I’d like to start today’s Friday rumination with a small mental exercise for the reader. To begin, stand up in your cubicle, open your office door or look out the nearest window. Now look at the people sitting and working, the humans walking by your office door, or all of the people on the street either walking or driving their cars.
Now that you have done that, internalize this fact; every single person you have just laid eyes on has an uncorrected personality trait. It could be as minor as an irresistible need to wash one’s hands, or as major as having a family of immigrants imprisoned in their basement making opium pipes for export, but every single person has at least one. The reasons for this could be many, but I’ll leave it to Robyn Hitchcock to best describe how they got there in perfect three-part harmony.
My uncorrected personality trait is an inability to forgive. If I have made your acquaintance, even for as little as 30 seconds, and I enjoyed the interaction, you are basically my friend for life. However, if you do me wrong just once, I’ll carry it into the afterlife and do my level best to beat your eternal soul into the celestial ether with the nearest harp.
Since this is a place for healthcare musings, let’s focus on the uncorrected personality trait of the Centers for Medicare and Medicaid Services. As we learned from the Supreme Court this week, CMS has a predilection for never having to pay for mistakes to which it owns up.
This past Tuesday, in an unanimous decision (how often does that happen?), the Supreme Court ruled that provider appeal timelines for reimbursement issues cannot be extended beyond those already established. The case in question, Sebelius vs. Auburn Regional Medical Center, involved 18 disproportionate share hospitals who were found to have been underpaid to the tune of millions of dollars from 1987 to 1994. This mass underpayment was discovered as part of another lawsuit filed in 2006 regarding CMS’ process flaws in determining the number of low-income patients treated by hospitals.
The hospitals argued that because CMS failed to disclose the calculation error, the usual appeal timelines of 180 days or 3 years for good cause should be lifted. CMS countered that appeal timelines could not be extended, and the Supreme Court upheld CMS’ decision.
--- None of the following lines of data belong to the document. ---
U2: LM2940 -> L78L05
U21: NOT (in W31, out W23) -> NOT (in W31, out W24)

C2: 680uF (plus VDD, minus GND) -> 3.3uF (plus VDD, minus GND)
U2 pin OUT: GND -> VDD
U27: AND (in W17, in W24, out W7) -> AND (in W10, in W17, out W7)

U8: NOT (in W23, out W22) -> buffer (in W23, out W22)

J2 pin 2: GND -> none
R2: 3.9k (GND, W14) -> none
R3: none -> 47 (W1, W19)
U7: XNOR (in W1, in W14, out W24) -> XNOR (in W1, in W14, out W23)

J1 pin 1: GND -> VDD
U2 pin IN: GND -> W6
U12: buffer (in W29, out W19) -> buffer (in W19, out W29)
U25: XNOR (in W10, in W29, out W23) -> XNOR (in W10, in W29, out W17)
So to summarize, CMS failed to reimburse hospitals properly over a seven-year period, found out about it 12 years later, declined to rectify the error when it was found and the hospitals affected are now legally required to be stuck holding the bag for patients who had no ability to pay at the time of service.
Some of us have facial tics, some of us are slaves to ritual and some, like me, have an inability to forgive. Compared to CMS being one of the few entities in this world legally allowed to be a financial deadbeat based strictly on the calendar, all of our uncorrected personality traits combined pale in comparison.
Someday, in the lands far beyond, perhaps we’ll all discover how the employees of CMS who are responsible for Medicare payment rules feel about the blunt side of a harp.